スカビオサは、小花がぎっしりと集まって咲く、繊細ながらもボリュームのある花姿です。

乾燥させても美しく色が残りやすいので、ドライフラワーとしても人気があります。

 

和名の「松虫草(まつむしそう)」の由来にはいくつか説がありますが、中でも有力なものは、松虫の鳴く頃に花が咲くからという説と、花が咲き終わった後に変化する針山のような形が、僧侶の持つ「松虫鉦(まつむしがね)」とう道具に似ているという説があります。

 

ポジティブな花言葉を持ちつつも、悲しい意味合いの花言葉も多い理由には、西洋において紫色の花は悲しみのシンボルで、スカビオサは未亡人を慰めるお花として贈られ、悲しみに寄り添うお花だったことに由来しています。

 

クレマチス

科・属 キンポウゲ科・クレマチス属(センニンソウ属)
和名 鉄線(てっせん)
英名 Clematis
学名 Clematis
原産地 世界各国の湿地帯に分布
花言葉 「旅人の喜び」「精神の美」「策略」

 

「つる性植物の女王」としても名高いクレマチスは、庭のフェンスなどをエレガントに飾る植物として、ガーデニングでは大変人気があります。シックな姿からバラとの相性も良く、イングリッシュガーデンのような雰囲気づくりには欠かせない存在です。

 

学名であり、そのまま呼び名にもなっている「Clematis」は、ギリシャ語で「つる」の意味を持つ「klema」という言葉がラテン語に変わって、「蔓性植物」を意味する「Clematis」になったと言われています。

 

クレマチスにはとにかく品種がたくさんあり、品種によって開花時期やお手入れの方法などが異なります。大きく花開く品種もあれば、ベル型に俯かせて花を咲かせるものもあり、同じクレマチスでも全く違う表情を楽しめるのも人気の理由です。
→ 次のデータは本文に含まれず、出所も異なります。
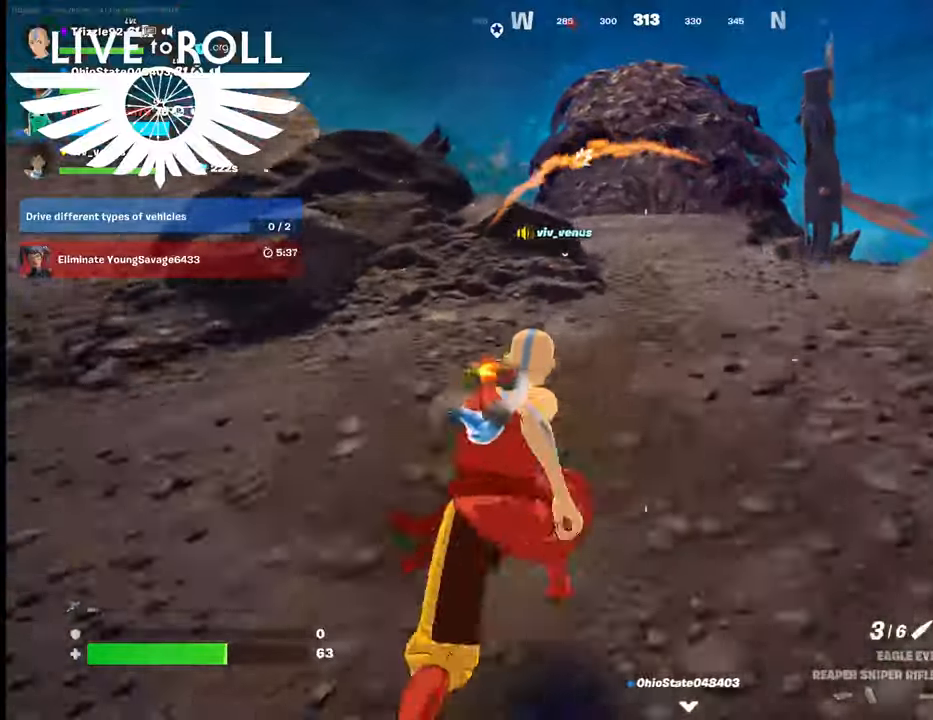
{"buttons": [], "left_stick": "up", "right_stick": "center", "events": []}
切り花でも楽しめるお花なので、お庭などで育てつつ、時折剪定のついでに花を切り取って楽しむのもおすすめですよ。

 

ラベンダー

科・属 シソ科・ラベンデュラ属(ラヴァンドラ属)
和名 薫衣草(くんいそう)
英名 lavender
学名 Lavandula
原産地 地中海沿岸、熱帯アフリカ北部など
花言葉 「あなたを待っています」「期待」「沈黙」「清潔」

「ハーブの女王」とも呼ばれるラベンダーは、その香りの良さから、アロマやサシェなどでも人気のあるお花です。ラベンダー色の語源にもなっている、やや青みがかった紫色の花が魅力です。

すらりと伸びた花茎に、穂状に小花をたくさん付ける姿はとても愛らしいですよね。

ラベンダーには、大きく分けて2種類があり、「イングリッシュラベンダー」と「フレンチラベンダー」に分けられます。香りが良く、香料としても使われる品種はイングリッシュラベンダーです。

涼しく乾燥した土地を好むため、北海道などの気候が適しており、見応えのあるラベンダー畑を見ることができます。

乾燥気味の場所が好きなラベンダーは、きれいなドライフラワーを作ることができるので、生花として楽しんだ後にはドライフラワーにしてみましょう。

 

ライラック 

科・属 モクセイ科・ハシドイ属
和名 紫丁香花(むらさきはしどい)
英名 Lilac
学名 Syringa vulgaris
原産地 ヨーロッパ東南部
花言葉 「思い出」「友情」

モクセイ科のライラックは、甘い華やかな香りを持つ、切り花でも人気が高いお花です。

4枚花弁を持つ小花は、枝の先にたくさん集まって咲きます。品種によっては、アジサイの咲き姿に似ているものもあります。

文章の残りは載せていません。